Tzipi later told me that the hotel security had misunderstood her attempt to calm Hannah down, and thought she was attacking her. They ended up pulling the two of them apart. Fortunately nobody called the cops, but it took some talking before everyone calmed down.
Needless to say, I didn't do any research that night for my article. The next night I poked around a few clubs in the downtown area and got enough to fill my word count. The section on Jerusalem was a little more thorough, but as you'll surely understand, I kind of wrote this piece on automatic pilot.
Tzipi answered my e-mail very graciously. She said it had been a difficult few days after that scene, but that there had also been moments when Tzipi thought she saw a light at the end of the tunnel. She said she liked Hannah very much, and wanted for her to be happy. She said it was funny that I'd expressed shyness, when she so obviously had so much more to feel awkward about.

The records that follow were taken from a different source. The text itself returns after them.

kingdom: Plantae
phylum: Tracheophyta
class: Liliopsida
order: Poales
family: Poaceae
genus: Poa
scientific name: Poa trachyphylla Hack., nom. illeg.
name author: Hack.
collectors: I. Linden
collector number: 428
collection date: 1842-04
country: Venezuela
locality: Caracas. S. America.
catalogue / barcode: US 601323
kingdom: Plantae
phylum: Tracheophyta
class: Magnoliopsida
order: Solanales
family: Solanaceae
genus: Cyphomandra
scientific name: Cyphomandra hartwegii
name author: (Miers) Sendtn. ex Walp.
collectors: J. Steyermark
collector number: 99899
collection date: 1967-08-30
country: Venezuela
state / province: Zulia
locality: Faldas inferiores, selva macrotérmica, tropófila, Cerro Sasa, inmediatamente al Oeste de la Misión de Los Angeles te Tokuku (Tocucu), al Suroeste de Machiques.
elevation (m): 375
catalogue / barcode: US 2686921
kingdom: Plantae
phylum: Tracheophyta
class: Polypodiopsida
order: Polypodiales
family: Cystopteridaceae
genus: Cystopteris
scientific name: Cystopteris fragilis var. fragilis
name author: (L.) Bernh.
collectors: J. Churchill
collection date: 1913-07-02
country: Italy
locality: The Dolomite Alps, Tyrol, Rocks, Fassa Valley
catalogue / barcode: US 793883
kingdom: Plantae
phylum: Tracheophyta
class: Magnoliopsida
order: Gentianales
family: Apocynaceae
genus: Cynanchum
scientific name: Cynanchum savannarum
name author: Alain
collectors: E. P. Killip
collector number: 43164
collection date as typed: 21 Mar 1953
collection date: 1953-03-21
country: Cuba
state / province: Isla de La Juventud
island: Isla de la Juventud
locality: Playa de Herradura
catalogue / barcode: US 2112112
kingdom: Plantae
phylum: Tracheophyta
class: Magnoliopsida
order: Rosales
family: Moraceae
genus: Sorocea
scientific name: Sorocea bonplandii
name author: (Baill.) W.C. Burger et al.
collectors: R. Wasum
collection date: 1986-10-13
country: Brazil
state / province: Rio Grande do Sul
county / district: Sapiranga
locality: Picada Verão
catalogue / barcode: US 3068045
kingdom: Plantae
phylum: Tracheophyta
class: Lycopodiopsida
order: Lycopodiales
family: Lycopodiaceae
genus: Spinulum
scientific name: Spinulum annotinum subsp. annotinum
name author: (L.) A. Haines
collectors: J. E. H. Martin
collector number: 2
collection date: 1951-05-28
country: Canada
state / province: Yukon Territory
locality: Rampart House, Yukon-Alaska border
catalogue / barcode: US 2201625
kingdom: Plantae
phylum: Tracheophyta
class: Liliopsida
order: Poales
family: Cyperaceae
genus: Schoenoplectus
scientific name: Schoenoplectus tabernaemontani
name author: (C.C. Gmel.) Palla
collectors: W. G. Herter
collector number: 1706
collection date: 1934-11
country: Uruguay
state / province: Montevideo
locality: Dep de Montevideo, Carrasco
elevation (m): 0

I was glad to get back to New York. Sandro found this story pretty amusing. “Wow,” he said. “Cat fight.” I periodically checked my e-mail over the next few days, half-hoping Tzipi would pop back up, but I was mostly getting messages from the Socialist Party USA [spusa] list serve about labor abuses in
Colombia, and a variety of other spam. One evening I found myself writing a poem. I couldn't resist sending it to Tzipi. It was a sestina, called “Coca-Cola and Violence.” It was about those e-mails I was receiving from spusa-listserv and Hannah's blow-out in the restaurant. It basically implied we're all implicated in violence, little and big, political and personal, even if we think we're trying to be good.
Tzipi wrote back saying she liked the poem. She'd been confused by the last line, which was a fragment of a torn-up love letter, but she solved the riddle for herself.